Environmental control is one of the most important basics to nail down in your grow. Fortunately, marijuana is comfortable around the same temperature and humidity that humans love. An easy way to check the temperature is by seeing how you feel—if you are too hot, your plants probably are, too. Although this method works generally, you will eventually want to dial in your humidity and temperature more accurately. You will definitely need a hygrometer/thermometer or two and, depending on where you live, you may need a humidifier or dehumidifier as well. In Missouri, a humidifier is required during the winter while a dehumidifier may be necessary during the summer months. 

Controlling Humidity

Controlling your humidity is necessary to prevent a host of problems. Out of control humidity can cause plants to have problems uptaking nutrients, decrease their speed of growth and even cause mold. You don’t want to spend months taking care of your precious plants only to crack them open and find that they have bud rot. Managing humidity well helps you avoid these problems before they ever start.

Marijuana likes different temperatures and humidity levels throughout its life. Seedlings prefer a warmer, more humid environment, with temperature and humidity gradually decreasing as the plant grows. Seedlings thrive in an environment with 75-85°F with about 70% relative humidity (RH). After a few weeks, the temperature can fall to 70-85°F with a lower humidity, around 40-60% RH. As the plant enters the bloom cycle, you want to keep an especially close eye on humidity and temperature, with temperatures between 65-80°F and about a 40-50% RH.

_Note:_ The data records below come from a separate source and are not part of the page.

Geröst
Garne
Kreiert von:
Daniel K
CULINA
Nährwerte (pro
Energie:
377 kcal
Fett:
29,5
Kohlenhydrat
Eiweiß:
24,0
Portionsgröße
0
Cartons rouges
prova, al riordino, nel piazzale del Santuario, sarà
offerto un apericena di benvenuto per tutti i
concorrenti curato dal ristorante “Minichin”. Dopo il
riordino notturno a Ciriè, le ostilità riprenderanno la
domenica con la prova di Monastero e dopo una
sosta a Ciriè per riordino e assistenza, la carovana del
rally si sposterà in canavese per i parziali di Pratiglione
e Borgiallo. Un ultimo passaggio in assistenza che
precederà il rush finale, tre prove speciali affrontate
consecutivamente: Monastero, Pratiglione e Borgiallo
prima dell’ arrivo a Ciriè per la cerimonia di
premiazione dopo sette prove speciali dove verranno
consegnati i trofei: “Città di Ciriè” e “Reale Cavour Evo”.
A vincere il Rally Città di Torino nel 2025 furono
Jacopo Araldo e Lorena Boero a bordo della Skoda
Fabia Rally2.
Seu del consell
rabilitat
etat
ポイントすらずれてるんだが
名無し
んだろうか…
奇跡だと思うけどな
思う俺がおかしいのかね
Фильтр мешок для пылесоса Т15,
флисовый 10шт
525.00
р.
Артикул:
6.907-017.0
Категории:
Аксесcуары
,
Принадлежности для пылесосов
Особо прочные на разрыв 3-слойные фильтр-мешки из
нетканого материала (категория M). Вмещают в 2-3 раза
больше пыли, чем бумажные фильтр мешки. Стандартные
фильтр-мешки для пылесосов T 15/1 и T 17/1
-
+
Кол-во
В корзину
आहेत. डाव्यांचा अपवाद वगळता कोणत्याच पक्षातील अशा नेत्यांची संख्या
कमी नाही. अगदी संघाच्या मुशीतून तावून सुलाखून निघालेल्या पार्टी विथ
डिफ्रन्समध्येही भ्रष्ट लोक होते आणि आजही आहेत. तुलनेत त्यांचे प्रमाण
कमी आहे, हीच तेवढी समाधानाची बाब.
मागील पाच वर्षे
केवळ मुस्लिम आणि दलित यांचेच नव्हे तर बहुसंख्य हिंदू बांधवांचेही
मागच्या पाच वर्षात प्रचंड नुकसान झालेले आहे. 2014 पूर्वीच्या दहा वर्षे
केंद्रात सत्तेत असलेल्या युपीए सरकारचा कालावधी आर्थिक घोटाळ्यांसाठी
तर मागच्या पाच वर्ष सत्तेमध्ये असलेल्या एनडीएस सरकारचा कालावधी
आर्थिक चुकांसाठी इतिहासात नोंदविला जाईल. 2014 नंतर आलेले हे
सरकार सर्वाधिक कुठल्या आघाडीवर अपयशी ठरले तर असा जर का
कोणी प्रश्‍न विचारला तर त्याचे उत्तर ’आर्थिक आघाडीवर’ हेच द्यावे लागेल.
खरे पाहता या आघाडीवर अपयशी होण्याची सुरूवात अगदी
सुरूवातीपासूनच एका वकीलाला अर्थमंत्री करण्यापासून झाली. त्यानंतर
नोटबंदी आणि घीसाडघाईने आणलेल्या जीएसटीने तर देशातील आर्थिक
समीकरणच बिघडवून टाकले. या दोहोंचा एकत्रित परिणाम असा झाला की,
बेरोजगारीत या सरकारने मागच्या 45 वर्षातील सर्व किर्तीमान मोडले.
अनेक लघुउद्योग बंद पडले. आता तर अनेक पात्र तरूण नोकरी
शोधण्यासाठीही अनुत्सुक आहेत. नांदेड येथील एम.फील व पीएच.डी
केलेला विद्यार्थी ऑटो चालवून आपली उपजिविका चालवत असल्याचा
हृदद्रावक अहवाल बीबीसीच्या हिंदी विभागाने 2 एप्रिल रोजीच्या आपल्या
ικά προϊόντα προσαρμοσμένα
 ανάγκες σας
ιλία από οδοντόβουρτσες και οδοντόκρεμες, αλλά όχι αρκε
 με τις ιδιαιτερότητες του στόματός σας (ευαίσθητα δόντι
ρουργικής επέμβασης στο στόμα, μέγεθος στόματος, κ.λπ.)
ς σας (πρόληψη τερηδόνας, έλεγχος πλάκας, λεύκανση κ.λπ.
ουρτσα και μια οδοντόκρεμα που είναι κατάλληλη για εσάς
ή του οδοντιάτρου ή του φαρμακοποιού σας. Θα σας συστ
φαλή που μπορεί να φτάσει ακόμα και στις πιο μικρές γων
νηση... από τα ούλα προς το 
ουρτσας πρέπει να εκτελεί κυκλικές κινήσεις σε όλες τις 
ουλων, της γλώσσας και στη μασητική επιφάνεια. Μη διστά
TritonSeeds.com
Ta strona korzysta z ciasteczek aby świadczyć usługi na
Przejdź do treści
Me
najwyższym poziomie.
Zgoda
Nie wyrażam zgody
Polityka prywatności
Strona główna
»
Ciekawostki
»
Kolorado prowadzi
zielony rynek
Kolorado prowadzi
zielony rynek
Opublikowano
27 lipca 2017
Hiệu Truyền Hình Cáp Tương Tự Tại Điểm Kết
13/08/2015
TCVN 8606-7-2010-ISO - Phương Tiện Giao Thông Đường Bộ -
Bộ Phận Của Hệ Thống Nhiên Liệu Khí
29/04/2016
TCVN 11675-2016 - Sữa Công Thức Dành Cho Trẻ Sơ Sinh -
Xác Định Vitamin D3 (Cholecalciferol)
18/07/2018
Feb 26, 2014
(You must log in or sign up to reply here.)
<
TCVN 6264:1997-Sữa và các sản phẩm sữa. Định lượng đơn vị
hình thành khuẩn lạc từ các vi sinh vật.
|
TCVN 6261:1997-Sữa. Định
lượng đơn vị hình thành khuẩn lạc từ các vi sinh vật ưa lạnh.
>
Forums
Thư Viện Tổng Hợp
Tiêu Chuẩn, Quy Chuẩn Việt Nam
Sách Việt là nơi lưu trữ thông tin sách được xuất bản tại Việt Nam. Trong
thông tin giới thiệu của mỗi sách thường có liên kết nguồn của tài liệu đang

Controlling Humidity is Easy

Humidity can be controlled through humidifiers and dehumidifiers, depending on how you need your humidity regulated. If these are not available to you, you can raise humidity by misting your plants directly, although this should only be done as a last resort. 

How to Manage Temperature

Temperature can be controlled through several different factors. As we’ve mentioned before, LED lights produce less heat and are easier to manage than HPS lights. How you build your grow room plays a big role in temperature management, too. Your passive intake should be located at the bottom of your tent, drawing cool air in from the outside to circulate below the plants. Your inline fan and carbon filter should be located high above your plants, pulling the rising, hotter air outside the tent. Using one or two clip-on fans throughout your tent can also help keep plants cool and regulated. To have the perfect temperature at all times, you can even purchase a small air conditioner.